**REQUIREMENT:**
You are to retype exactly the line with "index dip: (61, 124)" and every line after it in the entries below.

+ + + +

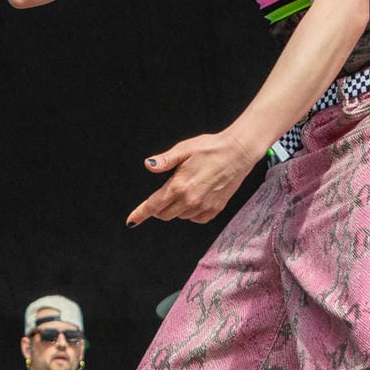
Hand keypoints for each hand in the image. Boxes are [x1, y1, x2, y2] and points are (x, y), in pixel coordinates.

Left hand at [128, 129, 261, 225]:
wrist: (238, 153)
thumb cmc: (210, 148)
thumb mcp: (184, 149)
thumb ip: (165, 160)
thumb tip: (148, 165)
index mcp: (179, 186)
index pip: (153, 206)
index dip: (140, 214)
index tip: (130, 221)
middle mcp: (190, 200)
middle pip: (165, 214)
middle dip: (159, 208)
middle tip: (164, 193)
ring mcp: (204, 206)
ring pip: (181, 216)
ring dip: (176, 208)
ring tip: (185, 189)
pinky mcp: (216, 209)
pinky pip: (196, 218)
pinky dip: (191, 212)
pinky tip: (195, 198)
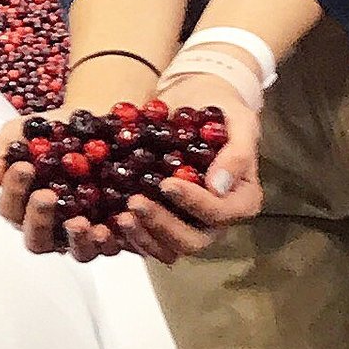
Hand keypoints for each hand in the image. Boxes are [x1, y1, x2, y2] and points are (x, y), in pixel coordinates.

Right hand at [0, 73, 161, 264]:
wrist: (97, 121)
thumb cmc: (51, 132)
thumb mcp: (20, 132)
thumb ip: (0, 151)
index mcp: (24, 207)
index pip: (11, 209)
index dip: (14, 191)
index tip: (24, 166)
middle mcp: (51, 228)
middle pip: (38, 240)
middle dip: (38, 219)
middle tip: (46, 194)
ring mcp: (84, 235)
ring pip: (77, 252)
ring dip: (77, 239)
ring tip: (79, 221)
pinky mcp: (114, 233)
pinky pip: (114, 246)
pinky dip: (114, 239)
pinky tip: (118, 220)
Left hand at [108, 78, 262, 266]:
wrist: (196, 100)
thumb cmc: (223, 111)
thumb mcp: (240, 123)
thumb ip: (237, 154)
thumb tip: (217, 186)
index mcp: (241, 200)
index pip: (219, 213)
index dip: (193, 203)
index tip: (166, 183)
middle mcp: (215, 220)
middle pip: (192, 241)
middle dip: (162, 225)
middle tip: (134, 202)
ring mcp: (187, 223)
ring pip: (167, 248)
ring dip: (142, 235)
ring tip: (119, 216)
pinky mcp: (161, 219)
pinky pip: (145, 238)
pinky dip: (128, 234)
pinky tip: (107, 220)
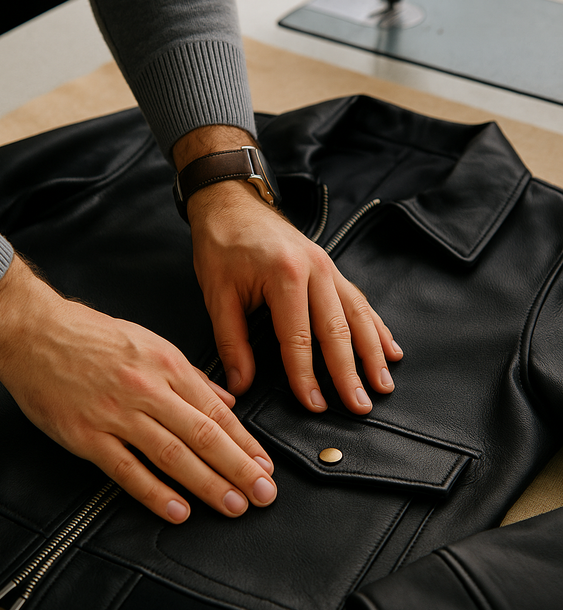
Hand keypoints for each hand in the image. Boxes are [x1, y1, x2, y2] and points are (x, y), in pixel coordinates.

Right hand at [0, 255, 275, 523]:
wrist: (33, 331)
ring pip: (173, 455)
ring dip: (209, 484)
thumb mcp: (149, 342)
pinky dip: (155, 493)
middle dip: (240, 468)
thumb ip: (190, 375)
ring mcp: (116, 415)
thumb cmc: (90, 335)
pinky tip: (179, 511)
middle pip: (203, 435)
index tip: (265, 466)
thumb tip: (226, 400)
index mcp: (166, 365)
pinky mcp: (86, 436)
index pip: (216, 412)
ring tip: (235, 505)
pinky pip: (126, 470)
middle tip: (264, 495)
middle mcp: (147, 390)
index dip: (245, 443)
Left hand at [188, 182, 401, 412]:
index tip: (315, 406)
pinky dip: (376, 327)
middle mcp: (315, 269)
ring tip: (384, 384)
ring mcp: (328, 266)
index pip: (298, 339)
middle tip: (360, 407)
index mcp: (285, 275)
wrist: (231, 202)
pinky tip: (391, 349)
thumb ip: (232, 342)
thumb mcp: (218, 294)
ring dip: (373, 353)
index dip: (306, 376)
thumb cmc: (221, 245)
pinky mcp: (331, 267)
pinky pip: (359, 300)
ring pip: (357, 316)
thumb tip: (241, 385)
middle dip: (351, 373)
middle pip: (337, 330)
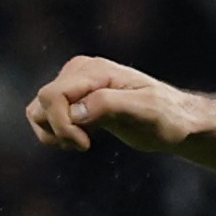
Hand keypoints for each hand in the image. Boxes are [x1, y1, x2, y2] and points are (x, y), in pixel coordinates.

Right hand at [27, 56, 215, 155]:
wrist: (177, 121)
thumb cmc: (167, 117)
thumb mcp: (146, 110)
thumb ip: (109, 105)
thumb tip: (75, 111)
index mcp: (94, 71)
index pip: (53, 95)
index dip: (61, 124)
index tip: (84, 144)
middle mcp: (79, 72)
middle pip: (42, 102)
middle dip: (58, 130)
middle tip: (85, 145)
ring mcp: (74, 84)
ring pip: (38, 109)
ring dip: (53, 132)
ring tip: (82, 143)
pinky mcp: (74, 99)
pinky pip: (46, 115)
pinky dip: (55, 131)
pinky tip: (79, 140)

+ + + +

**YOUR SOLUTION:**
index dip: (61, 124)
index tip: (84, 144)
middle mcp: (79, 72)
middle pip: (42, 102)
middle dip: (58, 130)
middle tip: (85, 145)
ring mcp: (74, 84)
ring pip: (38, 109)
ring dip: (53, 132)
ring tip: (82, 143)
pinky mcp: (74, 99)
pinky pip: (46, 115)
pinky dip: (55, 131)
pinky tip: (79, 140)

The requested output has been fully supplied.